Faktor lingkungan, sifat genetik, serta retardasi pertumbuhan intrauterine berkontribusi terhadap
keterlambatan perkembangan anak. Semua faktor ini dapat bertindak secara sinergis untuk menunda
pencapaian keterampilan kognitif anak. Pengembangan merupakan interaksi dari berbagai faktor yaitu
genetik, gizi, sosial ekonomi dan psikososial. Sifat cross-sectional dari studi ini hanya bisa mengarah ke
asosiasi yang mungkin. dengan faktor-faktor ini, penelitian lebih lanjut diperlukan untuk membuktikan
hipotesis.

KESIMPULAN

Besarnya prevalensi kemiskinan dan lingkungan rumah yang tidak mendukung di India meingkatkan
besarnya jumlah anak-anak yang berpotensi mengalami defisit perkembangan. Faktor-faktor risiko ini
sering terjadi bersamaan, sehingga berpengaruhsignifikan terhadap kesehatan yang buruk, kesiapan
sekolah yang kurang, kinerja akademik yang buruk, persiapan ekonomi yang tidak memadai untuk
peluang ekonomi dan pengabadian siklus kemiskinan antargenerasi. Program yang dijalankan untuk
mengatasi masalah di India ini adalah ICDS. Studi menunjukkan program ini efektif [7, 47, 48] tetapi
evaluasi Bank Dunia pada tahun 2002 telah menunjukkan bahwa ICDS hanya memiliki 'efek positif
ringan'. Kemungkinan penyebabnya adalah rendahnya dana dan terlalu banyak komunitas yang bekerja
[28]. Selain itu, penelitian lain tentang evaluasi dari ICDS telah menunjukkan bahwa terdapat
kesenjangan program pelaksanaan pra-sekolah (PSE) ini [49]. Terdapat kekuragan pada perencanaan
program untuk komponen ECCE ini. Tidak ada kejelasan konseptual tentang PSE di antara para pekerja.
Pekerja anganwadi ini tidak diberi pelatihan dan keterampilan yang cukup, dan terdapat infrastruktur
yang tidak memadai mendatang (outdoor, peralatan bermain, peralatan PSE) [50].
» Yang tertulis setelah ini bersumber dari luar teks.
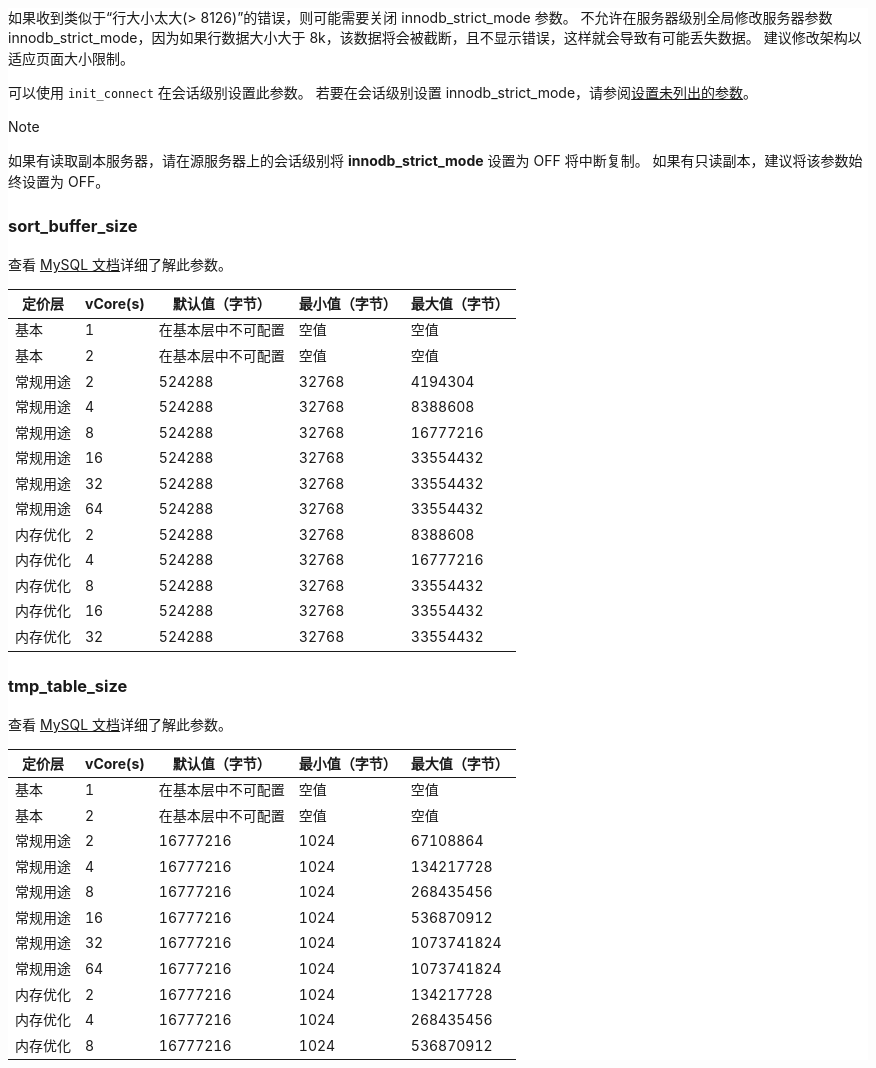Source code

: 如果收到类似于“行大小太大(> 8126)”的错误，则可能需要关闭 innodb_strict_mode 参数。 不允许在服务器级别全局修改服务器参数 innodb_strict_mode，因为如果行数据大小大于 8k，该数据将会被截断，且不显示错误，这样就会导致有可能丢失数据。 建议修改架构以适应页面大小限制。 

可以使用 `init_connect` 在会话级别设置此参数。 若要在会话级别设置 innodb_strict_mode，请参阅[设置未列出的参数](https://docs.microsoft.com/azure/mysql/howto-server-parameters#setting-parameters-not-listed)。

> [!NOTE]
> 如果有读取副本服务器，请在源服务器上的会话级别将 **innodb_strict_mode** 设置为 OFF 将中断复制。 如果有只读副本，建议将该参数始终设置为 OFF。

### <a name="sort_buffer_size"></a>sort_buffer_size

查看 [MySQL 文档](https://dev.mysql.com/doc/refman/5.7/en/server-system-variables.html#sysvar_sort_buffer_size)详细了解此参数。

|**定价层**|**vCore(s)**|**默认值（字节）**|**最小值（字节）**|**最大值（字节）**|
|---|---|---|---|---|
|基本|1|在基本层中不可配置|空值|空值|
|基本|2|在基本层中不可配置|空值|空值|
|常规用途|2|524288|32768|4194304|
|常规用途|4|524288|32768|8388608|
|常规用途|8|524288|32768|16777216|
|常规用途|16|524288|32768|33554432|
|常规用途|32|524288|32768|33554432|
|常规用途|64|524288|32768|33554432|
|内存优化|2|524288|32768|8388608|
|内存优化|4|524288|32768|16777216|
|内存优化|8|524288|32768|33554432|
|内存优化|16|524288|32768|33554432|
|内存优化|32|524288|32768|33554432|

### <a name="tmp_table_size"></a>tmp_table_size

查看 [MySQL 文档](https://dev.mysql.com/doc/refman/5.7/en/server-system-variables.html#sysvar_tmp_table_size)详细了解此参数。

|**定价层**|**vCore(s)**|**默认值（字节）**|**最小值（字节）**|**最大值（字节）**|
|---|---|---|---|---|
|基本|1|在基本层中不可配置|空值|空值|
|基本|2|在基本层中不可配置|空值|空值|
|常规用途|2|16777216|1024|67108864|
|常规用途|4|16777216|1024|134217728|
|常规用途|8|16777216|1024|268435456|
|常规用途|16|16777216|1024|536870912|
|常规用途|32|16777216|1024|1073741824|
|常规用途|64|16777216|1024|1073741824|
|内存优化|2|16777216|1024|134217728|
|内存优化|4|16777216|1024|268435456|
|内存优化|8|16777216|1024|536870912|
Dengan demikian, sistem ICDS yang ada seharusnya dibuat lebih komprehensif dengan integrasi lebih
lanjut ke dalam sistem kesehatan dan sistem pendidikan serta infrastruktur yang menjangkau anak-anak.
Fokusnya harus pada golongan anak muda, anak-anak disabilitas (stunted, poor) dan keluarga mereka.
Strategi pembelajaran interaktif dalam ECCE yang dikombinasikan dengan kesehatan dan nutrisi,
meningkatkan asuhan psikologis dan nutrisi yang melibatkan partisipasi orang tua. Yang paling penting,
strategi ini harus memiliki kualitas yang memadai, intensitas dan durasi untuk mempengaruhi
perkembangan anak-anak, dan hemat biaya [51]. Disarankan bahwa kesehatan kunjungan dan sesi
pemantauan pertumbuhan yang menjadi bagian dari kerangka ICDS dapat digunakan untuk menilai
perkembangan anak.

Saat ini India meluncurkan Rashtriya Bal Swasthya Karyakram [52] yang bertujuan untuk skrining anak
yang cacat saat lahir, keterlambatan perkembangan termaasik kecacatan (4 D) pada anak-anak antara 0
dan 18 tahun. Tetapi skrining ini tidak memiliki fokus khusus pada pengawasan perkembangan untuk
anak-anak berusia 0–3 tahun. Jadi, fokus yang lebih baru dibutuhkan oleh program ICDS untuk
menanggulangi dan menyediakan stimulasi kognitif yang berkualitas terhadap perkembangan anak.

Temuan baru dari penelitian ini adalah terdapat peran dan keterlibatan yang kuat dari ayah dalam
perkembangan anak. Status pendidikan ayah dan bahkan penyalahgunaan alkohol pada ayah memiliki
hubungan yang cukup signifikan dengan keterlambatan perkembangan anak-anak ini. Dengan demikian,
program bertujuan untuk meningkatkan perkembangan pada anak-anak harus melibatkan keterampilan
ayah sepenuhnya. Ini menjadi lebih relevan dalam suatu masyarakat India yang inovatif di mana asuhan
anak-anak sebagian besar melibatkan peran ibu.

Kesimpulannya, dibutuhkan kemampuan untuk mengenali potensi keterlambatan perkembangan pada


anak-anak. Karena dipengaruhi oleh banyak faktor, maka intervensi juga harus jauh dan menyeluruh.